Había alguna cosa más que hacer antes de marcharse: encontrar las llaves y el móvil y coger un abrigo. Ya estaba. Rebus cerró la puerta con llave y siguió a Davidson escaleras abajo con el agente uniformado a la zaga.
– ¿Te has enterado de lo de ese pobre desgraciado en Londres?
– ¿Litvinenko?
– Acaba de morir. Han descartado el talio, o lo que sea…
Los dos policías se acomodaron en el asiento trasero del Passat y el agente de uniforme se sentó al volante. De Marchmont a Torphichen Place se tardaba diez minutos. En Melville Drive no había casi tráfico porque aún no era la hora punta. En los Meadows vieron a corredores haciendo ejercicio y los faros del coche iluminaron las tiras reflectantes de sus zapatillas. Esperaron en el cruce del Tollcross a que cambiara el semáforo, entraron por una calle de dirección única hacia Fountainbridge y enseguida pasaron ante la vinatería especializada y la dársena. Era allí donde Rebus había esperado a que salieran Cafferty y Andropov la noche que los siguió hasta Granton. Trataba de recordar si en el canal había videovigilancia; pero se imaginaba que no, aunque quizás habría cámaras fuera del local de vinos; que él no las hubiera advertido no significaba que no existieran. No era probable que le hubieran visto rondar por allí, pero nunca se sabe. No pasaba mucha gente de noche por el puente levadizo de Leamington, pero algún peatón lo cruzaba. Borrachos con su botella y gente joven que iban de un lado a otro buscando marcha. ¿Habría visto alguien algo? ¿A alguien alejándose a la carrera? Los pisos de Leamington Road donde él había aparcado el coche la primera noche… si un vecino había mirado por la ventana en el momento preciso…
– Creo que estoy incriminado, Shug -dijo Rebus cuando el coche hizo un giro cerrado a la derecha en la rotonda hacia Gardner’s Crescent y puso a continuación el intermitente en el siguiente semáforo para tomar por Morrison Street. Circulaban por la zona de calles de dirección única y tendrían que girar dos veces más a la derecha para llegar a la sede de la división C.
– Muchos deben de pensar -dijo Davidson-, que quien golpeó a Cafferty merece una medalla -hizo una pausa mirando a Rebus-. Para que lo sepas, yo no me cuento entre ellos.
– Yo no fui, Shug.
– Entones, no tienes por qué preocuparte, ¿no? Somos policías, John, y sabemos que el inocente siempre queda libre.

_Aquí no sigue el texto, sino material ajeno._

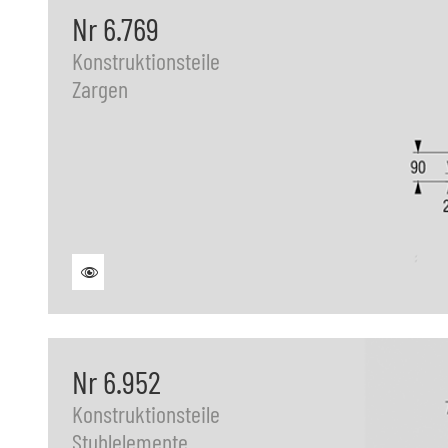
Nr 6.769
Konstruktionsteile
Zargen
Nr 6.952
Konstruktionsteile
Stuhlelemente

A continuación guardaron silencio hasta que el coche patrulla se detuvo ante la comisaría. No había periodistas, y Rebus dio gracias al cielo; pero al entrar vio en el vestíbulo a Derek Starr hablando en voz baja con Calum Stone.
– Hace buen día para un linchamiento -les dijo Rebus y, como Davidson no se detuvo, él le siguió.